O QUE SE PEDE:
A) De acordo com o texto sobre a água, de onde vem a água que abastece os reservatórios de água doce?
B) No texto sobre a água, repita tudo o que vai de "Seria a água" até "escassez de água.".

TRECHO FORNECIDO:
>>
Seria a água um recurso finito? Afinal, a água vai acabar um dia? Sempre que quisermos averiguar a veracidade de uma informação precisamos vasculhar a origem das ideias. Essa pergunta-premissa tem em sua origem uma falsa ideia de que o nosso reservatório de água doce, apesar de conter imensas porções de água, seja limitado. Mas ocorre que, a água que evapora, condensa, precipita, e infiltra na terra, abastecendo nossos reservatórios de águas doces, meus amigos, vem dos oceanos! Isso mesmo. Um ciclo natural que ninguém pode interromper. Logo, não podemos afirmar que a água é um recurso finito, uma vez que os continentes são abastecidos continuamente pelo seu maior reservatório: a água do mar. Porém, não são poucas as vezes que ouvimos a respeito de rumores de possíveis conflitos relacionados a escassez de água.
<<
DADOS FORNECIDOS:
>>
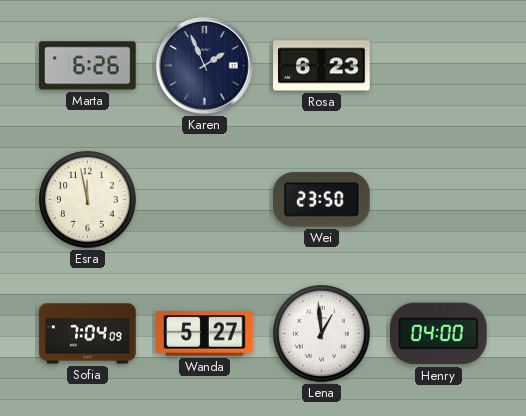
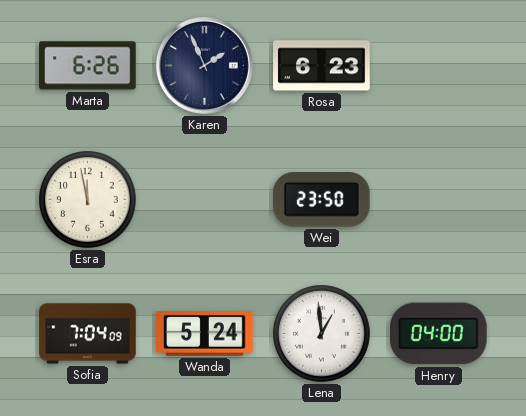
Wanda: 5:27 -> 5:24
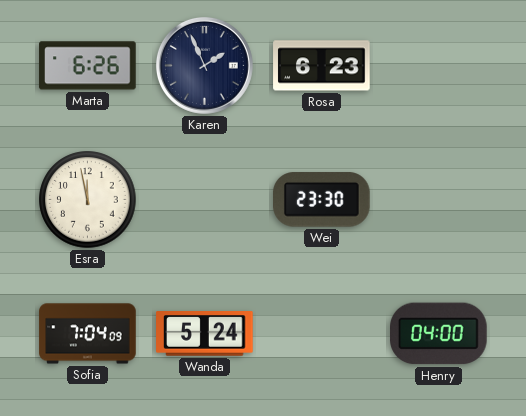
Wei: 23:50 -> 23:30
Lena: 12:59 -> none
<<
>>
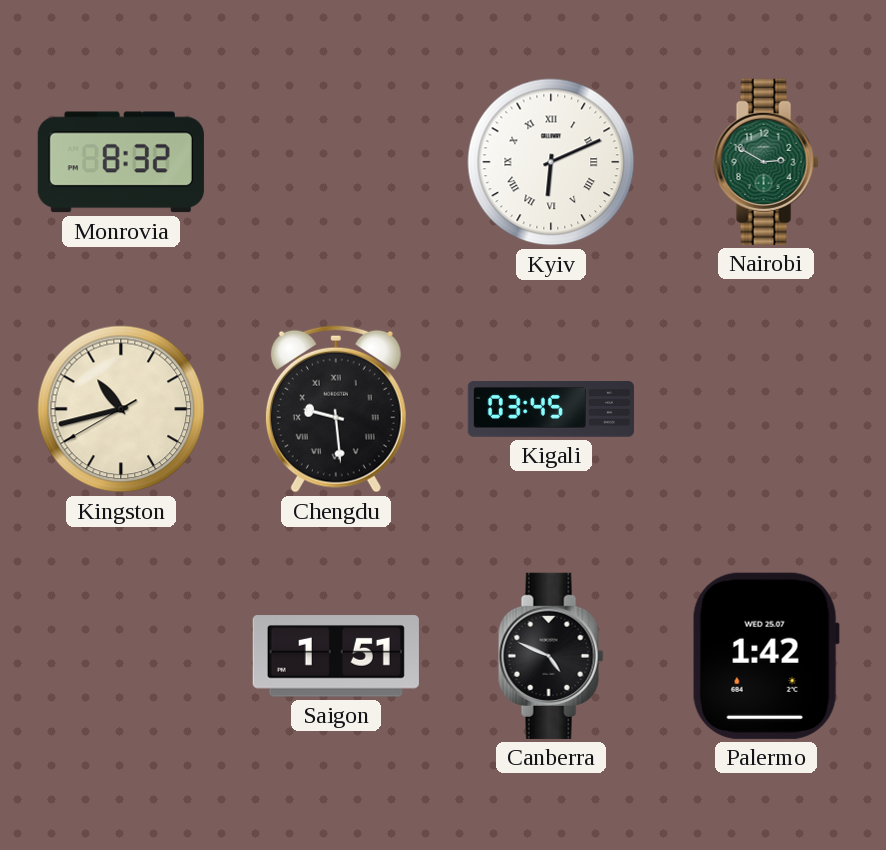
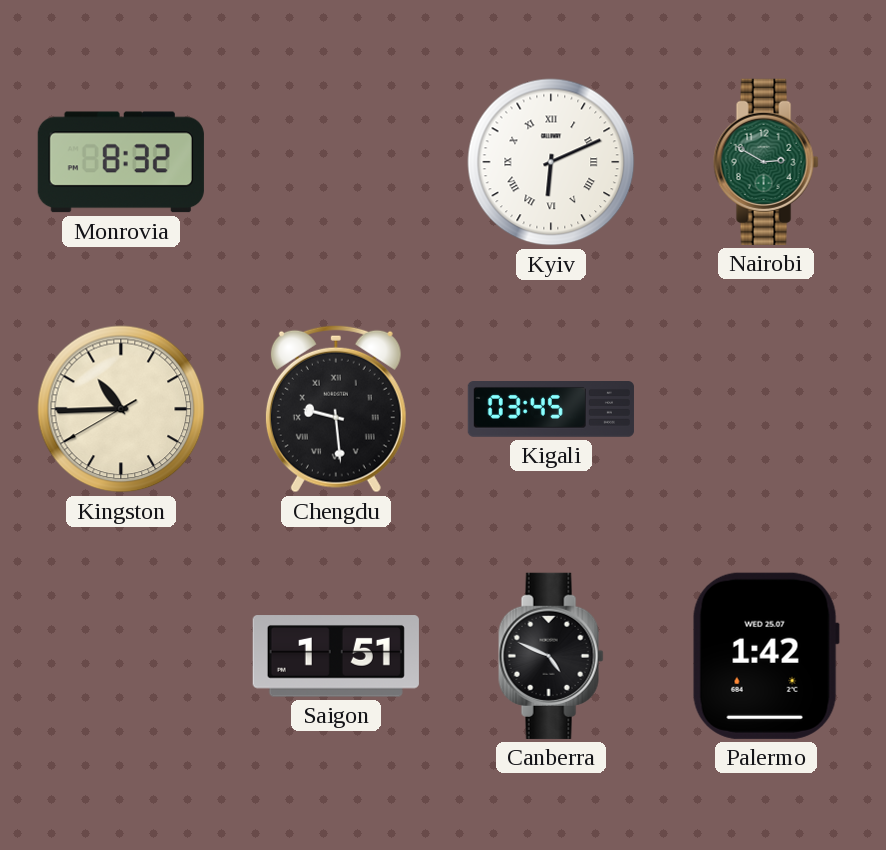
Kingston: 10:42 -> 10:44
<<
RESPOSTAS DAS TAREFAS:
A) Dos oceanos.

B)
Seria a água um recurso finito? Afinal, a água vai acabar um dia? Sempre que quisermos averiguar a veracidade de uma informação precisamos vasculhar a origem das ideias. Essa pergunta-premissa tem em sua origem uma falsa ideia de que o nosso reservatório de água doce, apesar de conter imensas porções de água, seja limitado. Mas ocorre que, a água que evapora, condensa, precipita, e infiltra na terra, abastecendo nossos reservatórios de águas doces, meus amigos, vem dos oceanos! Isso mesmo. Um ciclo natural que ninguém pode interromper. Logo, não podemos afirmar que a água é um recurso finito, uma vez que os continentes são abastecidos continuamente pelo seu maior reservatório: a água do mar. Porém, não são poucas as vezes que ouvimos a respeito de rumores de possíveis conflitos relacionados a escassez de água.